Comment by zem
1 year ago
i reckon we simply got offshored, since they're now building a whole new python team in munich, though i don't know whether for cost reasons or to expand the languages presence in the munich office or both.
1 year ago
i reckon we simply got offshored, since they're now building a whole new python team in munich, though i don't know whether for cost reasons or to expand the languages presence in the munich office or both.
Gateway to cheap developers in Eastern Europe, Poland, Ukraine, etc
I would have expected countries like Poland to have a mature enough IT ecosystem that Google could have just moved there directly if they wanted. Why stop over at one of Europe's most expensive places to get talent if that was to goal?
because it's easier to get Polish, Czech, Ukranian engineers to move to Munich than Dutch, UK, German etc. to move to eastern europe I assume
aren't all european countries cheaper than the USA in terms of salary, including Germany?

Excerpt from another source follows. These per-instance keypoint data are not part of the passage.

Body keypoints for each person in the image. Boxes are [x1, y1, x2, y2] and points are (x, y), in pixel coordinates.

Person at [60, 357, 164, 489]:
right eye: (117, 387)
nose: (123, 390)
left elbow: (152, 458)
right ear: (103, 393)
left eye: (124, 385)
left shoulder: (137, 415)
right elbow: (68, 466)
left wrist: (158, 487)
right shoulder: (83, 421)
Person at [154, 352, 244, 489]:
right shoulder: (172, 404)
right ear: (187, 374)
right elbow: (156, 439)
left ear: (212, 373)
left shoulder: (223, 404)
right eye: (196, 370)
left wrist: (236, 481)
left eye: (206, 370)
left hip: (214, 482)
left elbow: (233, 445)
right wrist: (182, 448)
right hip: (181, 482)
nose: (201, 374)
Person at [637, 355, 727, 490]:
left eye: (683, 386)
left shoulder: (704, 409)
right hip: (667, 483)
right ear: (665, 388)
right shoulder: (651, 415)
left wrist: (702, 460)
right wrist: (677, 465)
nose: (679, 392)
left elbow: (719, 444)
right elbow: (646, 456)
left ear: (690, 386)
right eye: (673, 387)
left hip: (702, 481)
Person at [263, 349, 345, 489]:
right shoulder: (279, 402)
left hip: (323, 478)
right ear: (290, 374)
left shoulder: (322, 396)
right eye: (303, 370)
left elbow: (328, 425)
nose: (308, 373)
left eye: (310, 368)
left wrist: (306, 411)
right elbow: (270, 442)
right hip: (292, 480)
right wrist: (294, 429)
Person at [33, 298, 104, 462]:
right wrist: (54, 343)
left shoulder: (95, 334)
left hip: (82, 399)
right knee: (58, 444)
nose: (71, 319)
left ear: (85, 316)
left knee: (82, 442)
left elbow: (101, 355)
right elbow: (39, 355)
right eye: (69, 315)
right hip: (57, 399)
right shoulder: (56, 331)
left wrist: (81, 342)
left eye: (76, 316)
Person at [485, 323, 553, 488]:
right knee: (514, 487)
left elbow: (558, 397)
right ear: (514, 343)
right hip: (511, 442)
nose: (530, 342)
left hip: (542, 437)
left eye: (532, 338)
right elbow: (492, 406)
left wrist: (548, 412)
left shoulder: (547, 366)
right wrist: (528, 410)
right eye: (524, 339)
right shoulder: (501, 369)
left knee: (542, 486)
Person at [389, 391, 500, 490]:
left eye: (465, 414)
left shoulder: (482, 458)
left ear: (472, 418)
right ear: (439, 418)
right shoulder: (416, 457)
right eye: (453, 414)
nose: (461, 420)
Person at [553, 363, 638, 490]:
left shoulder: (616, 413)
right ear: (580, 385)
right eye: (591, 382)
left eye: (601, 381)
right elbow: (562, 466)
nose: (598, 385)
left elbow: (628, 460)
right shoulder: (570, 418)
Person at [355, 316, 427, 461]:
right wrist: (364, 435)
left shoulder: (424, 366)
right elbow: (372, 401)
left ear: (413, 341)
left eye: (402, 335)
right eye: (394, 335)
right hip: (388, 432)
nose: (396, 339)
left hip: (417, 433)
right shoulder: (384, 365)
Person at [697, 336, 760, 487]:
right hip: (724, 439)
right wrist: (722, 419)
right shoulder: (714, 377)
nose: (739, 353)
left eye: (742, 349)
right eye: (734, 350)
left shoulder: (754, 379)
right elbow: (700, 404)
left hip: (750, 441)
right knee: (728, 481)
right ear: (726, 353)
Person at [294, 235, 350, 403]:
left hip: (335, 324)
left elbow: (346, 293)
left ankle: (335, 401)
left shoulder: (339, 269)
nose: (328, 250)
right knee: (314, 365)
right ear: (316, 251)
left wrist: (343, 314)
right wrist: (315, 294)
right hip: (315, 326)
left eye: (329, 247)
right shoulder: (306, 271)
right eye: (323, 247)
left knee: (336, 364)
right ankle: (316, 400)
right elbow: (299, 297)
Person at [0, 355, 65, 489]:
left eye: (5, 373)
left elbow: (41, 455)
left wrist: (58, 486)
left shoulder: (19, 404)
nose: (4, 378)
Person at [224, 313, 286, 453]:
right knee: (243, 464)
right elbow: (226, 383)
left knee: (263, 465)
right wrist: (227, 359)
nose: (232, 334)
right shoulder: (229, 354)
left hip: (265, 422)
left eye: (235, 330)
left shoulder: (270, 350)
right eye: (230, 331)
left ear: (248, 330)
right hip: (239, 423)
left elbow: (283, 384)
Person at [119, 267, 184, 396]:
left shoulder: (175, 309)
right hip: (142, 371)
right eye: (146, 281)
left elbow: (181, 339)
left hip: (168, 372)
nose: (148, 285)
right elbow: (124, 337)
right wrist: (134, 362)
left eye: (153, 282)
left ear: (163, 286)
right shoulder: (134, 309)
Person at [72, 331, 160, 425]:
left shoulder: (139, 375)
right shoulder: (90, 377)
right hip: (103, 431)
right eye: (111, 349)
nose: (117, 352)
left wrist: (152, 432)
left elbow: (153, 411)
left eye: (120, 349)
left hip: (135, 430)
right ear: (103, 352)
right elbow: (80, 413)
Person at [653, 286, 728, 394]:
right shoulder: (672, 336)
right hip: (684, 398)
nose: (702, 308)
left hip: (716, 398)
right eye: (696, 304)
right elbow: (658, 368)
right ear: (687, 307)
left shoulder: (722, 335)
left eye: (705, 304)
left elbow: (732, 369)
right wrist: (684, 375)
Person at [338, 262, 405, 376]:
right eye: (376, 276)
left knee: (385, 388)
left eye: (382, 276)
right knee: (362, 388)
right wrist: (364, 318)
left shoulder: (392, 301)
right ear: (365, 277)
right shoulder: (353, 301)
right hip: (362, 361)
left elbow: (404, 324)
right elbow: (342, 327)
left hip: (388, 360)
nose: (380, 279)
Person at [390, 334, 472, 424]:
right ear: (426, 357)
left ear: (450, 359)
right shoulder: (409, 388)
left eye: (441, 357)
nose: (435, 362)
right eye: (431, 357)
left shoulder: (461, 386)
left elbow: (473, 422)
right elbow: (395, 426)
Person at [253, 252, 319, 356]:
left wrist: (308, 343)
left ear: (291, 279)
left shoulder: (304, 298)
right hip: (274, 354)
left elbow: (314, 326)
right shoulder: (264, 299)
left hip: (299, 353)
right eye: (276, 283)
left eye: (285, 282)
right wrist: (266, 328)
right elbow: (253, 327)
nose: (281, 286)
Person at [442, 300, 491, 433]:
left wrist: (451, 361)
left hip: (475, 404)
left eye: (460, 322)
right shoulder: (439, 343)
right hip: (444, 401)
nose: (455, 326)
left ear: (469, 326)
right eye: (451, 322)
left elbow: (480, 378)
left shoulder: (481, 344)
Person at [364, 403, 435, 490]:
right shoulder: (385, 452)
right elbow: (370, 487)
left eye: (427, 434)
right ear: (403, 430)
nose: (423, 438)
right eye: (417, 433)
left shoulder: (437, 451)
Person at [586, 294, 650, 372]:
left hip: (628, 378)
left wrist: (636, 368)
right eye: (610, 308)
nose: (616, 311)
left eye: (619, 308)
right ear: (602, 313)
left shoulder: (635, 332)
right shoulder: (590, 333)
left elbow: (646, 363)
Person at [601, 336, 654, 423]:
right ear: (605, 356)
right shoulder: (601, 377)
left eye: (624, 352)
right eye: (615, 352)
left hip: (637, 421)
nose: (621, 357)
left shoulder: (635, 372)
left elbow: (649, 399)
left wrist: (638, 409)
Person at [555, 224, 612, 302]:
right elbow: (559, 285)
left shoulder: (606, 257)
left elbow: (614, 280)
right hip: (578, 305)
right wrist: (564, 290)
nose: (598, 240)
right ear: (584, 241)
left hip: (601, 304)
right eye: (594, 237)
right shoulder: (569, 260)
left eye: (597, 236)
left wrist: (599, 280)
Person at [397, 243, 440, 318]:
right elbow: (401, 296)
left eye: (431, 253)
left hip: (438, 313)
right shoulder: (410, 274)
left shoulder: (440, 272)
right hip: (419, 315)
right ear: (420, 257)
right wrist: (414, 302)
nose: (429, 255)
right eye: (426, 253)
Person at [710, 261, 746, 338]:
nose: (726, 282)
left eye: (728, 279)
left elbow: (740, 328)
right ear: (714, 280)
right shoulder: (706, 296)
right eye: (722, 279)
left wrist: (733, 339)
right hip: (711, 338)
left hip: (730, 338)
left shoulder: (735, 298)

They are, but Germany has pesky expensive things like unions, employee contracts, and benefits. Keep heading east and it gets an order of magnitude cheaper than Germany.
Why would they lay off the existing team first, rather than spin up the new team, have the old team train the new team, and give old team members a chance to move countries if they wanted?
I can only speculate: some directors/vps got headcount reduction goals (reduce eng cost by XXX with deadline at XXX), and they couldn't meet those goals if the layoff is to be delayed until the new team is fully operational.
This. There was a sudden push to reduce costs and people with decision power tried to make sure their teams won't get affected.
i honestly don't know, except perhaps to say "this is what google is now". your "rather than" is definitely how it used to be done in the past.